Asphalt may have poisoned ancient Americans
Asphalt may have poisoned ancient Americans
ON THE beaches of southern California you can sometimes find clumps of a sticky black substance with a texture halfway between molasses and rubber. Could these tar balls - collected by humans for thousands of years - provide evidence that our long-standing relationship with hydrocarbons was toxic from the outset?
Long before we started asphalting roads, prehistoric people around the world used bitumen, which seeps from the ground naturally in places. Archaeological finds suggest that California's prehistoric locals, the Chumash people, eagerly collected the tar balls. They used them to caulk the seams of ocean-going craft and waterproof woven baskets to make drinking vessels, as well as for making casts for broken bones and poultices for sore joints. Some Chumash even chewed bitumen like gum.
We now know that bitumen can be a source of polycyclic aromatic hydrocarbons (PAHs) - pollutants that have been linked to a number of health problems (see "Poisonous ingredients"). To find out whether California's tar balls had the potential to damage the Chumash's health, Sebastian Wärmländer of Stockholm University in Sweden and colleagues analysed samples taken from Californian beaches and from the La Brea tar pits in Los Angeles. They found the tar contained 44 PAHs, including many known carcinogens.

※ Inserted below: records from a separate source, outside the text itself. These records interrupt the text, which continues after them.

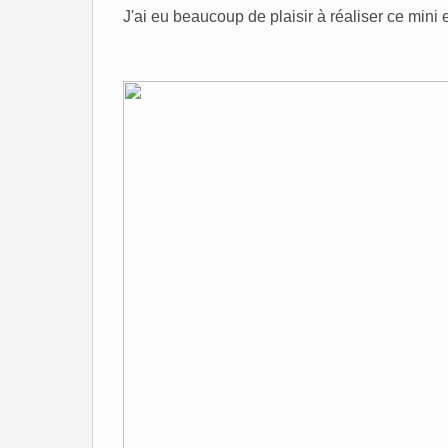
J'ai eu beaucoup de plaisir à réaliser ce mini 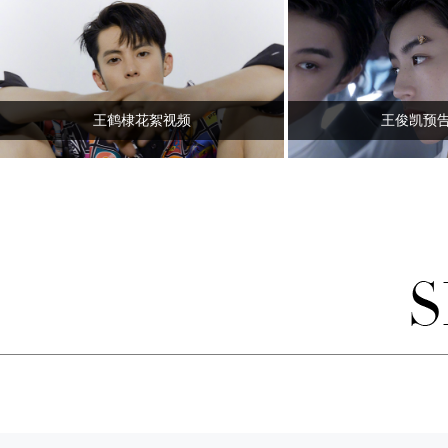
王鹤棣花絮视频
王俊凯预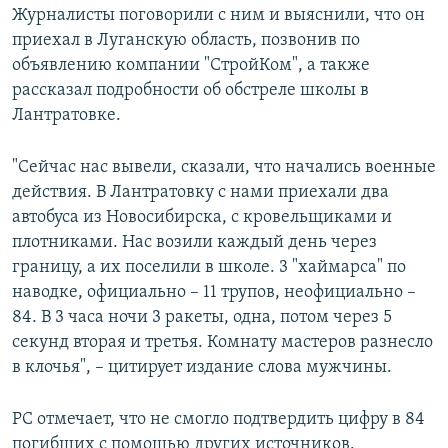
Журналисты поговорили с ним и выяснили, что он
приехал в Луганскую область, позвонив по
объявлению компании "СтройКом", а также
рассказал подробности об обстреле школы в
Лантратовке.
"Сейчас нас вывели, сказали, что начались военные
действия. В Лантратовку с нами приехали два
автобуса из Новосибирска, с кровельщиками и
плотниками. Нас возили каждый день через
границу, а их поселили в школе. 3 "хаймарса" по
наводке, официально – 11 трупов, неофициально –
84. В 3 часа ночи 3 ракеты, одна, потом через 5
секунд вторая и третья. Комнату мастеров разнесло
в клочья", – цитирует издание слова мужчины.
РС отмечает, что не смогло подтвердить цифру в 84
погибших с помощью других источников.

Wärmländer's team then turned to the Chumash's bones to see whether the tar balls had had an effect on their health. Most symptoms of health problems caused by PAHs reveal themselves in the flesh, but studies have suggested that mothers who are exposed to PAHs during pregnancy give birth to smaller than average babies, who become shorter than average adults.
Wärmländer and his colleagues measured 269 adult skulls from burials made between 6500 BC and AD 1780 on Santa Cruz and Santa Rosa islands off California's coast. They found that, over the generations, the skulls of men decreased from 3370 cubic centimetres to 3180 cm3. The women's skulls decreased from 3180 cm3 to 2980 cm3 (Environmental Health Perspectives, DOI: 10.1289/ehp.1103478). Previous studies have shown femur length declined over this period too.
The decreasing stature of the Chumash suggests declining health, says Wärmländer's team. This has been suggested before, but this is the first time bitumen has been considered as a contributor to this decline.
"It's pretty clear that health was compromised over time on the Californian Channel Islands," says co-author Sabrina Sholts of the University of California, Berkeley.
Patricia Lambert of Utah State University in Logan, who has studied the health of the Chumash, confirms that their stature declined over time. However, she says that the idea that bitumen poisoned the Chumash lacks direct evidence. "I'm certainly not excluding the possibility, though - it's a very interesting idea," she says.
Sholts says the team accepts the idea is still a hypothesis that requires more evidence. That evidence may be found by analysing the bones for PAHs, says Carl Wendt at California State University, Fullerton, who was not involved in the study. "If PAHs became incorporated into actual bone collagen, we should be able to extract that."
There are over 100 polycyclic aromatic hydrocarbons (PAHs) found in oil, coal and tar, which are readily released into the environment when fossil fuels are burned. Many of them are harmful to humans and wildlife.
In humans they have been shown to cause infertility by killing egg cells in the ovaries. They may also stunt the growth of fetuses by damaging their DNA.
A 2002 study of beluga whales in Canada's Saint Lawrence Estuary suggested that PAH pollution caused over a quarter of the 263 deaths reported there between 1983 and 1999, by inducing various cancers.
PAHs settle in soils and sediments. Preliminary surveys suggest that, following last year's Deepwater Horizon oil spill, sediments in the Gulf of Mexico contain higher than usual quantities of PAHs. Oil-sand mining may also release PAHs: between 1999 and 2009, the concentration of PAHs in sediments at the bottom of Canada's Athabasca river rose by 41 per cent, in line with increased mining in the region (Environmental Science and Technology, DOI: 10.1021/es104375d).
The urban environment also contains PAHs. In the US, the biggest source is the tarry gunk used to seal the surfaces of parking lots and playgrounds. Tobacco smoke is also a major source, and even burning incense can produce them.
However, PAHs may have been crucial for the first life. They contain most of the carbon found in space, and under the right conditions can be transformed into some of the complex molecules necessary for life.